Mechanism study on DNA damage and Apoptosis induced by heak shock using Comet Assay

  • Seo, Young-Rok (Toxicology Laboratory, Korea Institute of Science and Technology, Graduate School of Biotechnology Korea University) ;
  • Han, Sung-Sik (Graduate School of Biotechnology Korea University) ;
  • Kim, L. O′Neill (Department of Microbiology, Brigham Young University) ;
  • Ryu, Jae-Chun (oxicology Laboratory, Korea Institute of Science and Technology)
  • 발행 : 1997.12.01


Comet assay, single cell gel electrophoresis has been known as useful, rapid, simple, visual, and sensitive technique for measuring the DNA breakage in mammalian ce1ls. For evaluation of DNA damage using comet assay, early studies reported a change in comet length and intensity with DNA damage using simple visual technique, such as fluorescence microscopy with eyespiece. In recent, some workers are observing and analyzing nucleotide of comets using quantitative fluorescence image analysis system to estimate 'tail moment', which is defined as the product of the tail length and the fraction of total DNA in tail. Our laboratory also adopted the image analysis software for qualification.

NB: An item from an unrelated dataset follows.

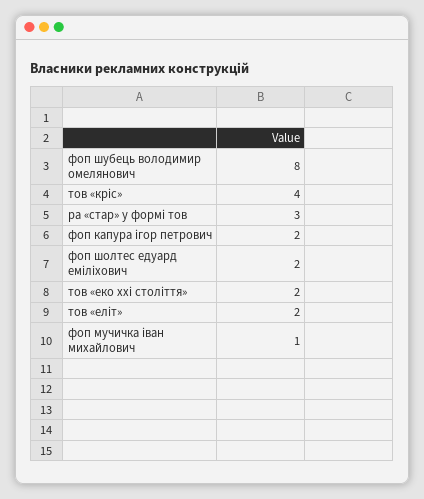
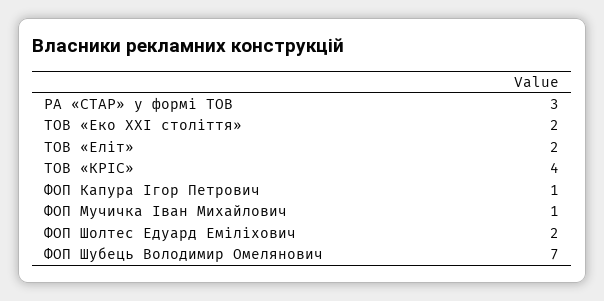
фоп шубець володимир омелянович: 8 -> 7
фоп капура ігор петрович: 2 -> 1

In addition, many of the practical features of comet assay render it potentially attractive as useful tool for molecular toxicology and carcinogenesis, because the system is already showing considerable promise as rapid predictor in both in vitro and in vivo experimental designs. Recently, the comet assay becomes a attractive technique to study of apoptosis, because apoptotic fragmentation of nuclear DNA into nucleosomal sizes can be evaluated by the comet assay. So, we attempted to apply the comet assay to studying the effect of various stress on the apoptosis-sensitive cell lines. Particularly, focusing on the hyperthermic apoptosis, we could find that heat shock(44˚C for 60 minutes) was sufficient to induced apoptosis in these cell lines. But using the highly sensitive comet assay, we could not detect DNA breaks immediately after heat shock.